La trama comincia con l’ossessione del vecchio e avido Messer Nicia per l’ avere un figlio che possa portare avanti il nome della famiglia. Non si dà pace: è disposto a tutto pur di avere un erede. Ma non al punto di dover morire. Se però a sacrificarsi può essere qualcun altro, tutto cambia. Ha così inizio una beffa in cui chi si crede furbo sarà gabbato da chi lo è davvero.
"La Mandragola" è definita da molti la "commedia perfetta". In effetti, è la più famosa e imitata commedia del Rinascimento. Machiavelli ci regala un'opera unica, in cui lo stile alto dell'Umanesimo e quello basso del patrimonio popolare si mescolano alla perfezione. Un'operazione talmente riuscita da risultare, appunto, "perfetta", e da considerarsi di diritto un classico della nostra letteratura.

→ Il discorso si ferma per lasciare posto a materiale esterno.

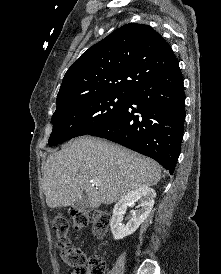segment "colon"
I'll use <instances>...</instances> for the list:
<instances>
[{
  "instance_id": "5ec220e1",
  "label": "colon",
  "mask_w": 221,
  "mask_h": 274,
  "mask_svg": "<svg viewBox=\"0 0 221 274\" xmlns=\"http://www.w3.org/2000/svg\"><path fill=\"white\" fill-rule=\"evenodd\" d=\"M110 218L107 212L99 209L75 210L71 214L72 225L79 230L91 226L95 237H103L109 227ZM53 228L57 234V244L61 249L64 263L73 268V274H105V263L98 257H90L87 261L81 248L71 245L68 238L69 221L62 215L53 220Z\"/></svg>"
}]
</instances>
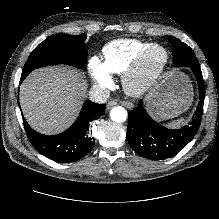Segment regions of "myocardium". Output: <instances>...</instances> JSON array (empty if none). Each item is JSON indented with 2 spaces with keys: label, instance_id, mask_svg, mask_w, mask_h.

Nonostante l’apparente leggerezza della materia, Machiavelli cela nelle sue parole una feroce denuncia dell’ipocrisia della chiesa rinascimentale e mette in discussione i valori familiari e morali del suo tempo. Ne nasce un riso amaro, capace di divertire e al contempo far riflettere.
La regia e il canovaccio sono firmati da Michele Mori, che guida una compagnia giovane affiatata e virtuosa nel restituire tutta l’attualità e la potenza satirica del testo.

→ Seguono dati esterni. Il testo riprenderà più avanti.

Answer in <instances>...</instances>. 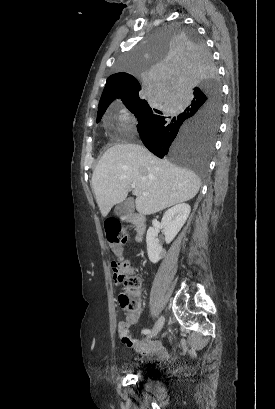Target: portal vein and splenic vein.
Here are the masks:
<instances>
[{
    "label": "portal vein and splenic vein",
    "mask_w": 275,
    "mask_h": 409,
    "mask_svg": "<svg viewBox=\"0 0 275 409\" xmlns=\"http://www.w3.org/2000/svg\"><path fill=\"white\" fill-rule=\"evenodd\" d=\"M132 188H135V184H131ZM142 194H147V192H142Z\"/></svg>",
    "instance_id": "obj_1"
}]
</instances>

In scena: Pierdomenico Simone, Francesco Lunardi, Francesca Boldrini, Daniela Piccolo, Elia Zanella; scenografia e attrezzeria Alvise Romanzini; costumi Licia Lucchese
disegno luci Matteo Pozzobon; maschere Stefano Perocco di Meduna, Tullia Dalle Carbonare; coreografie acrobatiche Giulia Staccioli; arrangiamenti musicali Pierdomenico Simone. La produzione è di Stivalaccio Teatro, una delle realtà più riconosciute nel panorama del teatro popolare contemporaneo. La compagnia, fondata a Vicenza, è ospite dei principali festival e teatri nazionali e internazionali, riportando in scena maschere e archetipi della tradizione con una sensibilità attuale, capace di dialogare con il pubblico di oggi. Fra i riconoscimenti: nel 2023, la compagnia riceve il premio ANCT – Associazione Nazionale Critici di Teatro, come riconoscimento per il lavoro sul teatro popolare, la commedia dell'arte, il teatro ragazzi e l'arte di strada. A febbraio 2024 la compagnia è scelta da Teatro Stabile del Veneto per esibirsi sul palcoscenico del Teatro Goldoni di Venezia nella settimana di celebrazione del carnevale. Con lo stesso spettacolo Stivalaccio Teatro è ospite al Théâtre Hébertot di Parigi il 25 e 26 marzo 2024, per due giornate di eventi in collaborazione con l'Istituto Italiano di Cultura a Parigi e la Sorbonne Université.
Stivalaccio Teatro è stato nominato al Premio Ubu 2024 nella categoria Premi Speciali per il significativo lavoro di rivitalizzazione e reinvenzione della tradizione della commedia dell’arte e delle forme popolari del teatro.
Dopo lo spettacolo: Dialogo con la Compagnia a cura dei Direttori Artistici della Stagione Teatrale 2026 “Del mio ultimo amore”.